The biennial auto gala, with the theme of "innovation for upgrading", has wooed nearly 2,000 carmakers and auto parts producers from 18 countries and regions this year.
With a total exhibition area of 350,000 square meters, a record number of 1,343 automobiles are competing to catch the eyes of Chinese buyers, up from the 1,134 on show in Beijing last year. Among these models, there are 109 vehicles making their global premieres.
Market slowdown
China's auto market is widely forecast to decelerate in the years to come due to the country's "new normal" of economic development which features slower but better quality growth.
Dong Yang, vice-president of the China Association of Automobile Manufacturers, said the auto industry is also entering a "new normal" and the auto market's rate of growth will be slower this year than last year.
Last year, 23.49 million vehicles were sold in China, up 6.86 percent on the year before.
In the first quarter of this year, vehicle sales edged up by 3.90 percent to 6.15 million units, according to data from the auto association.
Xu Changming, a senior auto analyst with the State Information Center, said the era of "explosive growth" in China's auto market has ended due to the changes in the country's economic development.
Xu predicted the auto market in China will grow by 5 to 6 percent annually on average over the next five years with passenger car sales growing at a faster rate of 8 to 10 percent.

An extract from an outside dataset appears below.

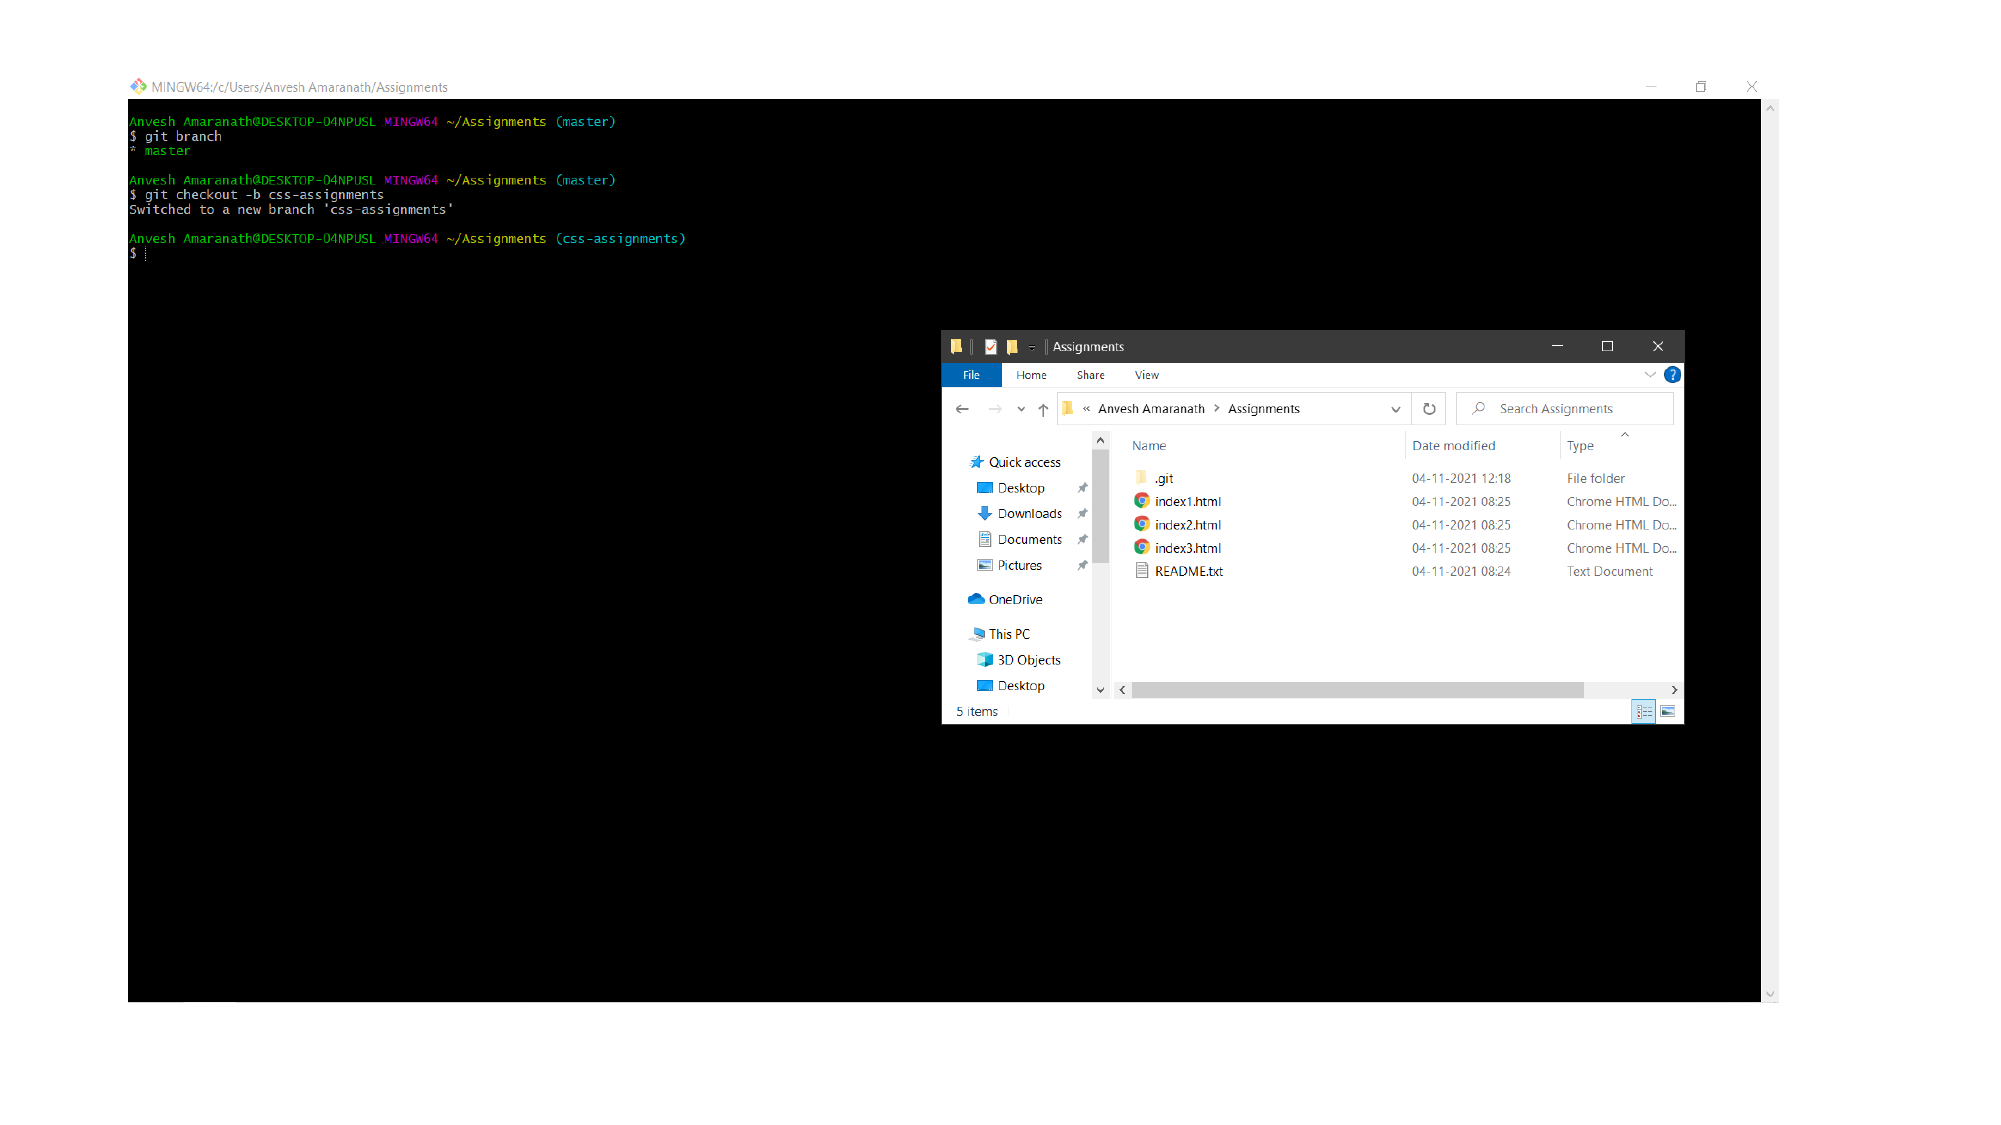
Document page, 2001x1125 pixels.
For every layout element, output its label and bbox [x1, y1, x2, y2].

picture [128, 74, 1779, 1004]
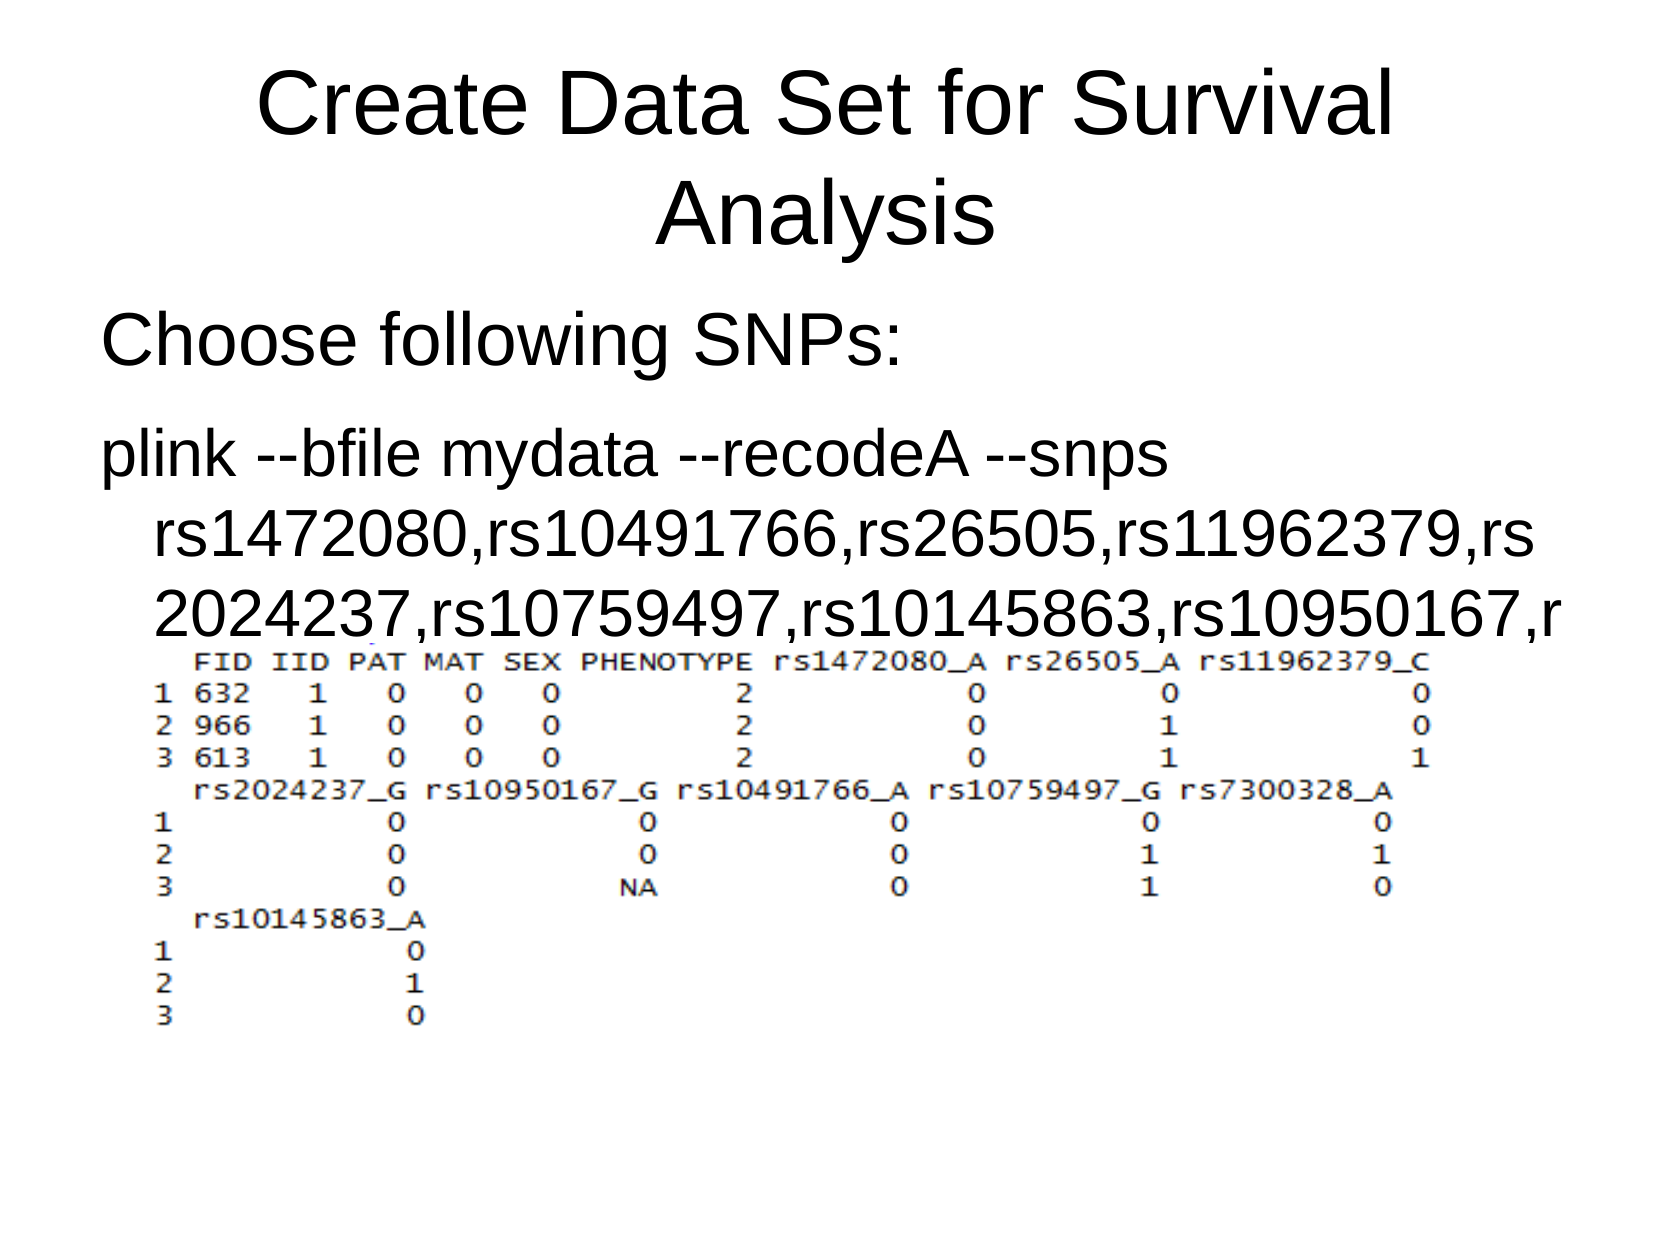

Carmakers have begun to adapt to the deceleration.
Norbert Reithofer, chairman and CEO of German premium carmaker BMW AG, said last month that the Chinese auto market is "losing steam" and will slow to a more normal pace as a result of the country's economic slowdown.
Rupert Stadler, chairman and CEO of Audi AG, recently told China Daily that the company had foreseen the "new normal" of the Chinese economy two or three years ago and that it would decelerate the vehicle market.